Walter Davis and Bimbo Foods Bakery, the manufacturer of several popular baked goods brands, entered into a distribution agreement in January 2011, under which Bimbo granted Davis the exclusive distribution rights to a territory encompassing Frederick County, Maryland. The distribution agreement granted Davis the rights to deliver to “Outlets” within the territory, and defined Outlets as, “all retail stores and institutional accounts which purchase Products by store door delivery.” Notably, “retail stores” and “store door delivery” were not defined terms in the agreement. In February 2020, Kroger opened an automated fulfillment center in the territory. The fulfillment center did not service stores directly, but instead supplemented inventory of nearby Kroger stores and fulfilled orders from online consumers. Bimbo informed Davis that it intended to allow another distributor to deliver to the fulfillment center, after which, Davis sued for anticipatory breach of the distribution agreement. Davis sought (i) a declaration that the fulfillment center constituted an “Outlet” and (ii) an injunction preventing Bimbo from using other distributors to deliver to the fulfillment center. After a four-day bench trial, the trial court found in favor of Davis. Bimbo appealed.

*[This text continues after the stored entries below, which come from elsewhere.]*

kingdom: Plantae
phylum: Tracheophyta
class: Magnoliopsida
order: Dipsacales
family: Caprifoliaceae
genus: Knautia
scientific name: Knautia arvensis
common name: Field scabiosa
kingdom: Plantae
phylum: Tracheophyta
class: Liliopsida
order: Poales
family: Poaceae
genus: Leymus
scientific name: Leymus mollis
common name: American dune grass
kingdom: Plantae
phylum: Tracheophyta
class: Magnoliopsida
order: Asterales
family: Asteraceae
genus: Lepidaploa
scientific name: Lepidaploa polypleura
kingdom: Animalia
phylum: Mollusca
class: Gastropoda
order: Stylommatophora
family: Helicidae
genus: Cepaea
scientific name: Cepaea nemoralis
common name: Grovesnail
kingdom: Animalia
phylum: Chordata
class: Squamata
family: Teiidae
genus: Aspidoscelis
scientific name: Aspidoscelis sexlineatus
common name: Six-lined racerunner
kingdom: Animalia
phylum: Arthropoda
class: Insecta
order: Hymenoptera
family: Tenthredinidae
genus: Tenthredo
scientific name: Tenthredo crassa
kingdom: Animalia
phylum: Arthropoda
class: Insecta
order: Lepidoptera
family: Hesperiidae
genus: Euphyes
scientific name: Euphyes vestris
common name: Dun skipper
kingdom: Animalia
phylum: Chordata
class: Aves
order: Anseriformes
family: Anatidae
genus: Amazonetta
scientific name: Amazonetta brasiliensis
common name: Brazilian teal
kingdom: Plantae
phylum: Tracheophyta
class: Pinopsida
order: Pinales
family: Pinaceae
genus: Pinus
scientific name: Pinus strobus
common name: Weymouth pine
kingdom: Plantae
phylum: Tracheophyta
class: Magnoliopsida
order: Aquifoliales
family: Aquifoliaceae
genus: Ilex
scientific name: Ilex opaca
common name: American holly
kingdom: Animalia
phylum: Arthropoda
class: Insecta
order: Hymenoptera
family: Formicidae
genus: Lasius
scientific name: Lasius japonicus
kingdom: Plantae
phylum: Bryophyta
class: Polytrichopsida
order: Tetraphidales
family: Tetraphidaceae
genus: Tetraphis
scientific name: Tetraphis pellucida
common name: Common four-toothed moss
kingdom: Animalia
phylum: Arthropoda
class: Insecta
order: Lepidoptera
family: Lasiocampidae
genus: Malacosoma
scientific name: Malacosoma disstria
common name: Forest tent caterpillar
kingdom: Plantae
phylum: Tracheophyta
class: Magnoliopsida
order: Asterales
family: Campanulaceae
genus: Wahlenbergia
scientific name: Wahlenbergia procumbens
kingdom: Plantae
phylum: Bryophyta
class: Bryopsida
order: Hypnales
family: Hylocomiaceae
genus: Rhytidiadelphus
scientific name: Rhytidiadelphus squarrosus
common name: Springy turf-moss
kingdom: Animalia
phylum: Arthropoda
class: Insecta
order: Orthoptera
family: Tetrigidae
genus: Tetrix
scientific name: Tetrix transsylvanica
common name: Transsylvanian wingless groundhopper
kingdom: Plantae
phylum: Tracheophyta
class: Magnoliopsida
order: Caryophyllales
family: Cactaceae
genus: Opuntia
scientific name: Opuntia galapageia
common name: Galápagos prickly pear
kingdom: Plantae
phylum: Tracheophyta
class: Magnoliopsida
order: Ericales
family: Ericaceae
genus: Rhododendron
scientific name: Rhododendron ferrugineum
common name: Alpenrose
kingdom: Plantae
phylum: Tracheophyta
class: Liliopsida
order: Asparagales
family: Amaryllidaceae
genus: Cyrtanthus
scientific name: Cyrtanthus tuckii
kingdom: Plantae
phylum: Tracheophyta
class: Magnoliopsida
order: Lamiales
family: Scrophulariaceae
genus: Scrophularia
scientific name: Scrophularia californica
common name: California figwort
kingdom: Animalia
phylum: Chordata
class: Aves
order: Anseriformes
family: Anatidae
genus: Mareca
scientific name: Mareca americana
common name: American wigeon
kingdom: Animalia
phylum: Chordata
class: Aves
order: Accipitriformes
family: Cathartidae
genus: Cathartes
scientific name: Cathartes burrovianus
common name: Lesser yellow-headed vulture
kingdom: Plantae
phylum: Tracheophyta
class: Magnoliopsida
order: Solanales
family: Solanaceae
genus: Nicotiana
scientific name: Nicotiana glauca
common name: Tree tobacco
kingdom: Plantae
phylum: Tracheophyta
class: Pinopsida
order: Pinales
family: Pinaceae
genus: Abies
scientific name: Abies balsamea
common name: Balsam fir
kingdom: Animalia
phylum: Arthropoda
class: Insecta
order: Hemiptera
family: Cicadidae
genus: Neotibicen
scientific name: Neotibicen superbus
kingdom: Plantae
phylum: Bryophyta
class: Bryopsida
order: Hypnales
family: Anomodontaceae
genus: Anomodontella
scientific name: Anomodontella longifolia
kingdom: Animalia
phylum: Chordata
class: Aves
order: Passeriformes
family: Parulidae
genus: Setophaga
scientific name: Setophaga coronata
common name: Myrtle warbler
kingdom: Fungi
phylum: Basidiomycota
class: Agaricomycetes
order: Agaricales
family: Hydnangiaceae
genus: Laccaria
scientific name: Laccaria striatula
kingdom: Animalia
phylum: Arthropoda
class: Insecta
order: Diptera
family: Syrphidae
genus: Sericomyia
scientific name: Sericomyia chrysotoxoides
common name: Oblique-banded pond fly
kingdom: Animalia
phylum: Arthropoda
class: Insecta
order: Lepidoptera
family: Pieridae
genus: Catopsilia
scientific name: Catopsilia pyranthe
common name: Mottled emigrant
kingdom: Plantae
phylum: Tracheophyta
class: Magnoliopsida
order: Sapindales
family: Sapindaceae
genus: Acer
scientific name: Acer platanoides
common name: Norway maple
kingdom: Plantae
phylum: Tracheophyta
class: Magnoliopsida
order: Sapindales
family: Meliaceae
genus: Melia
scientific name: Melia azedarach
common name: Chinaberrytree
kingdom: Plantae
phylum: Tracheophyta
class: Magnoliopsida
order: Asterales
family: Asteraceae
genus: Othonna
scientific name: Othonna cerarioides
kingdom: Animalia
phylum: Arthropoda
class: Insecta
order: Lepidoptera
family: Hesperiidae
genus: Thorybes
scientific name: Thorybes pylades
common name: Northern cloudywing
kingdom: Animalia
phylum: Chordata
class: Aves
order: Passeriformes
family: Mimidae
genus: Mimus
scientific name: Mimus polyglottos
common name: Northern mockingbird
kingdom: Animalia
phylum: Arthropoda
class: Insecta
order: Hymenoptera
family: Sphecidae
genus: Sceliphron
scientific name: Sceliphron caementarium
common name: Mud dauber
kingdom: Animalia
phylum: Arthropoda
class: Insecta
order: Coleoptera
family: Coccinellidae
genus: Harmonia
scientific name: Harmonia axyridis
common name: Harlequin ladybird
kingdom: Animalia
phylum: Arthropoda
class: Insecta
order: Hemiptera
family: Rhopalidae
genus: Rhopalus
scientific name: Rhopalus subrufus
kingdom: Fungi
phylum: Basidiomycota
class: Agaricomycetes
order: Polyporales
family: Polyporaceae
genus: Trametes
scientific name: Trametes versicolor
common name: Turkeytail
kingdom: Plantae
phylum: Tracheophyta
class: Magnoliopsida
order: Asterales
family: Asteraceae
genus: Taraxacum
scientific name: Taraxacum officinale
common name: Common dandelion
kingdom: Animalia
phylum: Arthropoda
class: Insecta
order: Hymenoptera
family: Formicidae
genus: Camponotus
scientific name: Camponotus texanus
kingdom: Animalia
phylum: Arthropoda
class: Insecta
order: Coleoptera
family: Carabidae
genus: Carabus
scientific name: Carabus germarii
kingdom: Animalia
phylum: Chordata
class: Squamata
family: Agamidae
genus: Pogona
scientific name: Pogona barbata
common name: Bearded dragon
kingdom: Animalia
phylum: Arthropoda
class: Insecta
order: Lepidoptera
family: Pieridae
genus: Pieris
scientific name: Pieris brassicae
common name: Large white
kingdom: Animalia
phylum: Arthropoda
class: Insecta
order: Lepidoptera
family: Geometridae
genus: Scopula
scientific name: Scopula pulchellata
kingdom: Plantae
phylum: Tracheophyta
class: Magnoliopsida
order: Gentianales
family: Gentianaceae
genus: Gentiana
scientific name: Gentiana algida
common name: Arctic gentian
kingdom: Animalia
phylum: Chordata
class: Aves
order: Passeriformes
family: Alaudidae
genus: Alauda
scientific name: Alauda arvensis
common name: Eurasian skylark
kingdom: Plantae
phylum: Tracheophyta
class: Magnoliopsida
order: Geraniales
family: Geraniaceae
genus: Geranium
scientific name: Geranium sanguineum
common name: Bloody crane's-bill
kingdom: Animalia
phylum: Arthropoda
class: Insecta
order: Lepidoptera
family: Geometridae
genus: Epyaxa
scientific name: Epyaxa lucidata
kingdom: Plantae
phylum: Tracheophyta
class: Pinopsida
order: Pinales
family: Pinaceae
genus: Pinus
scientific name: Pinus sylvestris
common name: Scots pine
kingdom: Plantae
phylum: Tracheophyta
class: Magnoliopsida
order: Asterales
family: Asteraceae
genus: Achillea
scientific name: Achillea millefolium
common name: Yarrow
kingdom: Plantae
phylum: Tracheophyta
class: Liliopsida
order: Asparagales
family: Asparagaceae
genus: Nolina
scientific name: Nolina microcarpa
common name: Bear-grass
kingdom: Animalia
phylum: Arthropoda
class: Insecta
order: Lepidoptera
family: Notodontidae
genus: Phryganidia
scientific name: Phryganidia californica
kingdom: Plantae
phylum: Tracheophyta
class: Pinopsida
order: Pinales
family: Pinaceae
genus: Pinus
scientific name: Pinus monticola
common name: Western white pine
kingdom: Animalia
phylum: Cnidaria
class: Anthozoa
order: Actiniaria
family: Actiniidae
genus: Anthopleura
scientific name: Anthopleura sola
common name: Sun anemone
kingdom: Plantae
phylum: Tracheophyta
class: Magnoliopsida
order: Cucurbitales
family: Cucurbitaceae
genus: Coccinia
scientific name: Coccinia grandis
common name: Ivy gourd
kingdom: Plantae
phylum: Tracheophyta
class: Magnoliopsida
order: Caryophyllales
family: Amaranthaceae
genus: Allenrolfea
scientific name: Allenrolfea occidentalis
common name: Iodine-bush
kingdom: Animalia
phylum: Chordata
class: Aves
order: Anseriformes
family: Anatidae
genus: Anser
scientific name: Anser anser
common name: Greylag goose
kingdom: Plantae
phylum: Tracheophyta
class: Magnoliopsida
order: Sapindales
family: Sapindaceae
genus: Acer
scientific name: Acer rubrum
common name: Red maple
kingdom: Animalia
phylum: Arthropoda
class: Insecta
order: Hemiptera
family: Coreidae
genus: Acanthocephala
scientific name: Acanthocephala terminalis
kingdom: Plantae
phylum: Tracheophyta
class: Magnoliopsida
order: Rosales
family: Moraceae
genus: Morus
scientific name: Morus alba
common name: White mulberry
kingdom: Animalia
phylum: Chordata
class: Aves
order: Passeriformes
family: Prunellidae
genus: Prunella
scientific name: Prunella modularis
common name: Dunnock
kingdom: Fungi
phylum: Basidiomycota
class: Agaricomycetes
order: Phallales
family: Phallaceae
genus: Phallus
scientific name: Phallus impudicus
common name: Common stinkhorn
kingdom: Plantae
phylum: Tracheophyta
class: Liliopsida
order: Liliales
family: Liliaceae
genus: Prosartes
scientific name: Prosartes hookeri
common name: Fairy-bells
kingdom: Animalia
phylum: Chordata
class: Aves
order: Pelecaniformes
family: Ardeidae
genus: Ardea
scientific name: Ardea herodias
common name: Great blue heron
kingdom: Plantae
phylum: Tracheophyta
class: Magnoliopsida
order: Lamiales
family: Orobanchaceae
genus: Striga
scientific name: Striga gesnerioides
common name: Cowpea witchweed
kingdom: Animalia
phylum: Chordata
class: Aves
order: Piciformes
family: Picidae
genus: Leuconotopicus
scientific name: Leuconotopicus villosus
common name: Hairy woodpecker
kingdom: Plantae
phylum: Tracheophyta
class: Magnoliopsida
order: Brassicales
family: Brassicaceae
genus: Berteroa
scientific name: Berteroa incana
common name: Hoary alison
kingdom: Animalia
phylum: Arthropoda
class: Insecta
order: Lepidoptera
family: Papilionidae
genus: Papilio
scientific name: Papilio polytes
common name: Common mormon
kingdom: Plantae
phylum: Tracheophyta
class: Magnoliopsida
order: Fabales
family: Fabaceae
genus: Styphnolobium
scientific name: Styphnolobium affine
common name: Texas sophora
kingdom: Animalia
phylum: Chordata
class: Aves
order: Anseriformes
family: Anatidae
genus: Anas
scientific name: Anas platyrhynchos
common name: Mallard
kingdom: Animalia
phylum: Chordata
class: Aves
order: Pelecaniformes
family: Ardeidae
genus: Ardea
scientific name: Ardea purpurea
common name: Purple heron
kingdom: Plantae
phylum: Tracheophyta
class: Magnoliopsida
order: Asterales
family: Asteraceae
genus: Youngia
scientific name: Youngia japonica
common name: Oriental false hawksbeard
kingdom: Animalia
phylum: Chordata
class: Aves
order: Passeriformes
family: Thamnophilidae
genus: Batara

The Fourth Circuit held that the district court did not clearly err when determining that the fulfillment center constituted an Outlet under the distribution agreement. On appeal, Bimbo first argued that, because the term Outlet was unambiguous, the district court erred by considering parol evidence to determine the meaning of the two undefined terms—“retail stores” and “store door delivery.” The Fourth Circuit disagreed, noting that both Bimbo and Davis proffered competing dictionary definitions of those terms, and that, because neither definition resolved the open question in the context of the case, the district court properly considered parol evidence in the form of testimony from experts and former Bimbo employees. Second, Bimbo argued that the district court erred by finding that the terms “retail stores” and “store door delivery” included the fulfillment center. Again, the Fourth Circuit disagreed, reasoning that (a) the distribution agreement’s plain text supported the district court’s conclusion, (b) the testimony of Bimbo’s former employees supported the district court’s finding, (c) and Bimbo’s proffered evidence to the contrary was confusing and counterintuitive.